The ancient Greek and German languages may seem worlds apart, but it was a Greek bishop and Christian missionary named Ulfilas, who played a surprisingly important role in the codification of the early German language into a written system.

Ulfilas was a Goth of Cappodian Greek descent alive in the 4th century AD. He preached among the Goths, an ancient Germanic people, converting many of them to the Arian branch of Christianity.

Another important achievement of Ulfilas was his creation of Gothic – an early German language – in literary form, drawing extensively from his knowledge of Greek and Latin.

Who were the Goths?

The ancient Goths were an ancient Germanic people who played a decisive role in European history during late antiquity and the early Medieval period. Their exact origins are uncertain, but according to the 6th-century historian Jordanes, who may himself have been a Goth, they may have originated in Scandinavia.

In any case, the Goths spread out across Europe, particularly in the 4th and 5th centuries AD. They were at times allied to the Roman Empire as foederati, but also posed an existential threat to the Western and Eastern Roman Empires during the period of late antiquity.

The most famous Gothic figure remains Alaric I, the king of the Visigoths. In 395 AD, Alaric invaded Greece and sacked Piraeus, Corinth, Megara, Argos, and Sparta. Later, in 410 AD, Alaric made war upon the western half of the Roman Empire and sacked Rome itself.

The influence of Greek on the early German literary language

According to Philostorgius, a 4th and 5th century church historian, Ulfilas, whose name in Gothic was likely Wulfila, meaning “Little Wolf”, was born to parents of Greek origin from Cappadocia.

In 264 AD, Ulfilas’ parents appear to have been captured by the Goths in the village of Sadagolthina in Cappadocia. From there they were taken as captives to an area of Gothic settlement around the Danube. Ulfilas was subsequently raised as a Goth; however, according to historians Noel Harold Kalor and Philip Edward Philips, he was later able to learn both Greek and Latin.
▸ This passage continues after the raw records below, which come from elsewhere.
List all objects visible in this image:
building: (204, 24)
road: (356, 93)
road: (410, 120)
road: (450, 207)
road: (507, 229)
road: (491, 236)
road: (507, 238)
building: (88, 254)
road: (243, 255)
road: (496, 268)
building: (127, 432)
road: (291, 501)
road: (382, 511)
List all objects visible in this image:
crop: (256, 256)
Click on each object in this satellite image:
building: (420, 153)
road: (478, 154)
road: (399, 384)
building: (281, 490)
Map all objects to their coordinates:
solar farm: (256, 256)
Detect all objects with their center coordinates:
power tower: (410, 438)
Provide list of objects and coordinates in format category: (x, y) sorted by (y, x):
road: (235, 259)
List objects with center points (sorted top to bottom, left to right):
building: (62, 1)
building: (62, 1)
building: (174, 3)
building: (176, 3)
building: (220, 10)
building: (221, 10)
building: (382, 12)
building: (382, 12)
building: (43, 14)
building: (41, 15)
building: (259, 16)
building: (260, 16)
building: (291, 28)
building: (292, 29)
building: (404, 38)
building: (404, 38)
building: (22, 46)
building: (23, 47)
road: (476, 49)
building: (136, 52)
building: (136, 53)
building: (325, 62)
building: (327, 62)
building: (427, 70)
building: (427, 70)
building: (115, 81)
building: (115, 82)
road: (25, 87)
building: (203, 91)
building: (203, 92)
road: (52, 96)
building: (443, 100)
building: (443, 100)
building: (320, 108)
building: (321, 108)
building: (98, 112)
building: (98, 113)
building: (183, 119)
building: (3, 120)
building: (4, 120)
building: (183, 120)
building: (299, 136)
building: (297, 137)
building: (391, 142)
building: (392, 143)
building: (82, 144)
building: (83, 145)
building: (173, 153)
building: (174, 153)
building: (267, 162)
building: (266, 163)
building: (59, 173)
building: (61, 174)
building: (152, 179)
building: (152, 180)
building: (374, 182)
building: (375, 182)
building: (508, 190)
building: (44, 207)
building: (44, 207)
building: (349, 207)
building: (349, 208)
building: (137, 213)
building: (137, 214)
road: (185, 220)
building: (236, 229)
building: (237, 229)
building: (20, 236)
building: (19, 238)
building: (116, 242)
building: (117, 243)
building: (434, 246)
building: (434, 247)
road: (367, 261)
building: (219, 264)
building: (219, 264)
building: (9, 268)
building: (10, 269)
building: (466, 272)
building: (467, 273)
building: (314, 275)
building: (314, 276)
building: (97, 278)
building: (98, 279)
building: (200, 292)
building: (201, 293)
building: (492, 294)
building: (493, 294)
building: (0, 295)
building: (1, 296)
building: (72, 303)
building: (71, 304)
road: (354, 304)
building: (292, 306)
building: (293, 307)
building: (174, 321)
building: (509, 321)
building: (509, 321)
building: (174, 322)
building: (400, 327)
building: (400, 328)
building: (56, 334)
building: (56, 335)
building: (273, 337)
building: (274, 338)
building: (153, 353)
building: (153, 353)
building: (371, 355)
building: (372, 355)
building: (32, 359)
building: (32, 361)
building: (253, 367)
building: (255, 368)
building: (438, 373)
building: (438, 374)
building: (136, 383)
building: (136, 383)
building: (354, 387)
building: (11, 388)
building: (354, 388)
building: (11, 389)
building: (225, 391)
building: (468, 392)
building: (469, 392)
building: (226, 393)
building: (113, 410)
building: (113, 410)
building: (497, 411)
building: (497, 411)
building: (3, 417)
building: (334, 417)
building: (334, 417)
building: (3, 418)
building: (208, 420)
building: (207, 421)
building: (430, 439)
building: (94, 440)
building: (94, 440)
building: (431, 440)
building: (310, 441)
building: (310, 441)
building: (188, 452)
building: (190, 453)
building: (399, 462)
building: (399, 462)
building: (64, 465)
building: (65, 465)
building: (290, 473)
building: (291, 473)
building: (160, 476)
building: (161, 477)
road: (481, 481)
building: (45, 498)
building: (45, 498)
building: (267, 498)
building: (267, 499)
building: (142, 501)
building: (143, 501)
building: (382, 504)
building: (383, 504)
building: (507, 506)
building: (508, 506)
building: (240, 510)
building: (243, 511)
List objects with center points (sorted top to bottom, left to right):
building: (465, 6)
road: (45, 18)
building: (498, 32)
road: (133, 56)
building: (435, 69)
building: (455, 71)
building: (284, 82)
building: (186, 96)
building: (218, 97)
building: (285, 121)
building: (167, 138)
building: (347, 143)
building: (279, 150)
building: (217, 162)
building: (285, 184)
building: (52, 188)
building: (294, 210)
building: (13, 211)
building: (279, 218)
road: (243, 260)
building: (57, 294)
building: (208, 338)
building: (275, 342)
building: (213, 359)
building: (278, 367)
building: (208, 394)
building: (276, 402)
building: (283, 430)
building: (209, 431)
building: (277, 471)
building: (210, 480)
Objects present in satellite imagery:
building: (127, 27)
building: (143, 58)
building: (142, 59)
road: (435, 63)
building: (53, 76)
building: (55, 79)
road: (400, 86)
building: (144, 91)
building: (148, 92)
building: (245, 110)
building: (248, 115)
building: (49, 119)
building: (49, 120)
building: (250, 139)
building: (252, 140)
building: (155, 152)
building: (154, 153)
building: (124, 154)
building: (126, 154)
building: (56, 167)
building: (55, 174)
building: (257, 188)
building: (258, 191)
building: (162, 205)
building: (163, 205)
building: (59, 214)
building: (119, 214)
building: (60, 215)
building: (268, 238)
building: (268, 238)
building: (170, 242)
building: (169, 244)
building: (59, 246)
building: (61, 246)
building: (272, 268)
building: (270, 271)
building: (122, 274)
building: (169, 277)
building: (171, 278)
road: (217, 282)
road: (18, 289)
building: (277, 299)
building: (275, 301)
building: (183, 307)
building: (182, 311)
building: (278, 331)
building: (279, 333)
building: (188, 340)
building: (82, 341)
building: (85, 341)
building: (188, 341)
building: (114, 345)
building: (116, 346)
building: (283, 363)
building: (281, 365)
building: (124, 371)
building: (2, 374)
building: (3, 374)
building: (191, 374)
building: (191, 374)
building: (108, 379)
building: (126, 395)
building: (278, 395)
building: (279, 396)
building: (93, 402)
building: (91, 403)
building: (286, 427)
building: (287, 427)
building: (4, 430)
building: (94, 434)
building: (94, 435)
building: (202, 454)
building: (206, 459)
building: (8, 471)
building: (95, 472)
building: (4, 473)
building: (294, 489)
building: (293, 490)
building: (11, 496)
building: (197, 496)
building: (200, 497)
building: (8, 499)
For a period of time, Ulfilas left the Goths and went to Constantinople on some kind of ecclesiastical mission, perhaps to receive clerical training, although the exact nature of this journey and when it happened is not entirely clearly. In any case, he came under the influence of  the Arian Christians and was made a bishop by Eusebius of Nicomedia, the Arian priest who baptized Constantine the Great on his deathbed.

Gothic bible
Page from a 5th century AD Gothic Bible. Credit: Asta~commonswiki / Public domain / Wikimedia Commons

Now an ordained bishop, Ulfilas returned to the Goths and began preaching. Over a seven year period he converted many of the Goths to the Christian faith, but he was expelled in 348 AD. He likely fled from religious persecution, as Gothic chiefs such as Athanaric, chief of the Thervingi Goths, feared the spread of Christianity would subvert Gothic culture.

Ulfilas fled to the Eastern Roman Empire with a group of religious converts and translated the New Testament and substantial amounts of the Old Testament into Gothic from the original Greek texts.

In order to produce a Gothic translation of the Bible, Ulfilas had to devise a new alphabet, which he largely borrowed from Greek. Indeed, scholars such as Wilhelm Braune have noted the similarities between the Greek alphabet and the Gothic alphabet devised by the Arian bishop.